Las uñas y las manos, destrozadas de arañar la tapa del ataúd; los ojos, dilatados por el más espantoso de los terrores; la boca desencajada, y el cuerpo, retorcido cruelmente por culpa de la más horrenda muerte a que podía haber sido sometido jamás ser humano alguno en este mundo desde el comienzo de los siglos, le volvían una y otra vez a la mente tal como acababa de verlos en el fondo de aquella miserable tumba hacía tan sólo unos minutos.
¡Américo Ospina! El de la sonrisa fácil; el de la alegría desbordada; el eterno soñador con quien lo había compartido todo y que jamás dudó en jugarse la cabeza por impedir que llamaran a su mejor amigo Carapalo, yacía allí víctima de aquella inhumana pandilla de bestias sin entrañas de la que él había sido durante tanto tiempo cómplice silencioso, e incluso ya muerto le parecía haber leído en sus desorbitados ojos la acusación que le hacía a él, ¡únicamente a él!, con quien había compartido la niñez, la juventud y su corta madurez, desde que apenas tenían uso de razón.
—¡Dios, Dios, Dios…! —sollozó angustiadamente—. ¿Por qué te fuiste tan lejos?
Pero Dios no se había ido lejos, porque nunca estuvo cerca ya que él jamás quiso que estuviera.
Tuvo que echar mano de toda su entereza y una fuerza de voluntad de la que ya creía carecer, para, apoyándose en la barandilla, conseguir ponerse en pie nuevamente, y paso a paso, con angustiosa lentitud, volver atrás, aproximarse a la puerta de la bodega y cerrarla con llave.

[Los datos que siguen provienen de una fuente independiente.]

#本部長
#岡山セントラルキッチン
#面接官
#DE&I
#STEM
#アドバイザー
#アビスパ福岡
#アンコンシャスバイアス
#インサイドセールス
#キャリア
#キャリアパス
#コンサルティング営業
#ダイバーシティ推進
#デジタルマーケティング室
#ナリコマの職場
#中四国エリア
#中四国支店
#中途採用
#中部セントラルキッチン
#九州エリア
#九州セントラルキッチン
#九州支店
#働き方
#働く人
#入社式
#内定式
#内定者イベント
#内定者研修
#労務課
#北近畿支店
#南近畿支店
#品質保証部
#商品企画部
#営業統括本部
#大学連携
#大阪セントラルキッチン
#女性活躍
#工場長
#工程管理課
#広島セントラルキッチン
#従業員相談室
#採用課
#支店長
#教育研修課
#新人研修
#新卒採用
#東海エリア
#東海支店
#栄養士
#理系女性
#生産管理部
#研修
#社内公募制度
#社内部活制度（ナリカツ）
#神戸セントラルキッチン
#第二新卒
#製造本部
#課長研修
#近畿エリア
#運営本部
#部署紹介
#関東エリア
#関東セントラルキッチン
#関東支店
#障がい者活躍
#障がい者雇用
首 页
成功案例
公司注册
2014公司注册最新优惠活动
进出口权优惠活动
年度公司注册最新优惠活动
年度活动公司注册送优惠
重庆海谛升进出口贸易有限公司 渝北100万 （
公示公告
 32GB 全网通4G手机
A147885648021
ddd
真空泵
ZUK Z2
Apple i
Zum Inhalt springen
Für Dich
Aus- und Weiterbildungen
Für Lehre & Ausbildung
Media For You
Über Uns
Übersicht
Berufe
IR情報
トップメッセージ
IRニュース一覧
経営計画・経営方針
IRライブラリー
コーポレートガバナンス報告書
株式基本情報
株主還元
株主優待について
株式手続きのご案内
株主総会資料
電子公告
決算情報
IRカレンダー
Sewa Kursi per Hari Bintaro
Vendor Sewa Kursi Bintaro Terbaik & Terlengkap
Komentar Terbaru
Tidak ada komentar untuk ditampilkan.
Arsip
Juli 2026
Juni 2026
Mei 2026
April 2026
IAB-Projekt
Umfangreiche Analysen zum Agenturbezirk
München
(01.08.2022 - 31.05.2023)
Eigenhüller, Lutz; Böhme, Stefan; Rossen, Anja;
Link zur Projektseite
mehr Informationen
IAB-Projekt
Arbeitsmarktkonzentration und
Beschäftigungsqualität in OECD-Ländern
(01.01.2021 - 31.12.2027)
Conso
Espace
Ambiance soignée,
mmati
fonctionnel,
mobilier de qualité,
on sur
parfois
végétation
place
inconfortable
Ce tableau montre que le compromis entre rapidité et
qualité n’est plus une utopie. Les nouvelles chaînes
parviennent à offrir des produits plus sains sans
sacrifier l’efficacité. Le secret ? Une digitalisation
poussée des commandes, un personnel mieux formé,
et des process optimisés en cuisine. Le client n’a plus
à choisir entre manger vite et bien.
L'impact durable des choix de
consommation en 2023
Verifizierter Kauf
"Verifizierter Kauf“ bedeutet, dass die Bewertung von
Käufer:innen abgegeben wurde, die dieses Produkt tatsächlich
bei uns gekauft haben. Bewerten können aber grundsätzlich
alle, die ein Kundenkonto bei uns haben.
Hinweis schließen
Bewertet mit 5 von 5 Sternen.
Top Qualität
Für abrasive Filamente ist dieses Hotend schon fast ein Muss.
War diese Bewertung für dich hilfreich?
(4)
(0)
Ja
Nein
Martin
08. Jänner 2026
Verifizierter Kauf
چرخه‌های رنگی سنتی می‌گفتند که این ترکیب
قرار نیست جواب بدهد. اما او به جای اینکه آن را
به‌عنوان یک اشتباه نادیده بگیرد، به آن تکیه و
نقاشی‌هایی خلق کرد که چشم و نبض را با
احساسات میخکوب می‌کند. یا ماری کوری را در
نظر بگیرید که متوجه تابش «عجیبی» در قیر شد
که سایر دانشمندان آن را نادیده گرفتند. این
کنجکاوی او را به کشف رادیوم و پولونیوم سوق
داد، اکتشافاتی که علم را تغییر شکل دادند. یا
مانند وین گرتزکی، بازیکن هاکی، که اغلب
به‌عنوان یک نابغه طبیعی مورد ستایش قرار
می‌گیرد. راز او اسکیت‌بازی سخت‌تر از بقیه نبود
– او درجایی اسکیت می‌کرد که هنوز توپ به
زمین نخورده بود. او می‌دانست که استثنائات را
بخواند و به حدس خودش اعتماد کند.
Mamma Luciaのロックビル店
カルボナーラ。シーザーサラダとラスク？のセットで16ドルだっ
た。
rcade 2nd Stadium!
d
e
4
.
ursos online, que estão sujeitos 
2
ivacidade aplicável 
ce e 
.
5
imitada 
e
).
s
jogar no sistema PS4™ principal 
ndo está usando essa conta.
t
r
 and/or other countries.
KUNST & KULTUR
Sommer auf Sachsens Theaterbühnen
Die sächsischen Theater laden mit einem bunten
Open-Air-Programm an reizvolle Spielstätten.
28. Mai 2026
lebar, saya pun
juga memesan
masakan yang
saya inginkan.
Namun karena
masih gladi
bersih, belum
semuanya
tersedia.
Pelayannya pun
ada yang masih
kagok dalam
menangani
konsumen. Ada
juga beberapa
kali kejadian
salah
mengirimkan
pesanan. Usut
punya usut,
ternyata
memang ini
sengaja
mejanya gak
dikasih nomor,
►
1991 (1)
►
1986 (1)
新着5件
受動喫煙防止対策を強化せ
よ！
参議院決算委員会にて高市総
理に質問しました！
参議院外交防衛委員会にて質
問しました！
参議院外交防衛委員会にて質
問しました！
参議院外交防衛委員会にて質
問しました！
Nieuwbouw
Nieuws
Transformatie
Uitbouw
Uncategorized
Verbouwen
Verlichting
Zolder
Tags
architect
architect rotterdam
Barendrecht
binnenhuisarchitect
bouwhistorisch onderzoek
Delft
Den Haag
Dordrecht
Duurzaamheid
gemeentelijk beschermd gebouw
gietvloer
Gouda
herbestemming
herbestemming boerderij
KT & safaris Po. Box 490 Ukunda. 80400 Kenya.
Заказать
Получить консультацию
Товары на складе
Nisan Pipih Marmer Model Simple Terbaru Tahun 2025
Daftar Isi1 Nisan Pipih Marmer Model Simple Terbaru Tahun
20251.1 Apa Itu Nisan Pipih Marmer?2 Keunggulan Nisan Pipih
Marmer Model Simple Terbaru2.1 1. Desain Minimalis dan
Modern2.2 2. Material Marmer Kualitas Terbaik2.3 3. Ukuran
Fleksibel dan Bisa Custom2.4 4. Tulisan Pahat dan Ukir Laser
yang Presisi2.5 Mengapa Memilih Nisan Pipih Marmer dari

Buscó un largo tablón, lo apuntaló con todas sus fuerzas y luego, sin prisas, casi recreándose en lo que hacía, encendió una cerilla y la aproximó a un viejo y deshilachado cortinón que se caía a pedazos.
Contempló, impasible, cómo las llamas iban tomando fuerza, creciendo, ganando en altura, poder y belleza, y le fascinó descubrir cómo se abrazaban al raído paño para saltar luego a la reseca madera del quicio de la ventana; cantando, silbando; viviendo y haciendo revivir por un momento todo aquello que tocaban; dando a la luz de su danzante vientre nuevas llamas que brincaban alegres, divertidas, chispeantes y felices por aquel inmenso juguete reseco por el tiempo que acababan de ofrecerles; un juguete que parecía mantenerse en pie desde años atrás con el único fin de que un día —una noche como aquélla— el fuego acudiera a purificar la inconcebible monstruosidad de sus pecados.
Cuando un humo espeso e irrespirable se adueñó al fin de la estancia retrocedió despacio hacia la salida; luego abandonó el porche cuando se escuchaban ya los primeros golpes y los gritos de auxilio, y, por último, maravillado por la eficiente rapidez con que las llamas cumplían su trabajo, reculó paso a paso, hipnotizado, traspuesto, sordo a los alaridos de terror de sus cautivos; ajeno a todo lo que no fuera la gigantesca pira funeraria de su amigo Américo Ospina; la más justa y hermosa ceremonia de cremación que se hubiera llevado a cabo jamás en honor a un difunto.
Cuando el enorme y carcomido armazón de viejas vigas se vino por fin abajo, y de lo que fuera mansión, primero de todos los placeres y al final de todos los horrores, no quedó ya más que un humeante y silencioso montón de brasas y cenizas, Darío Pocaterra se enjugó las lágrimas, apretó los dientes y dando media vuelta emprendió, decidido, el largo camino de regreso a su hogar, en Cantagallo.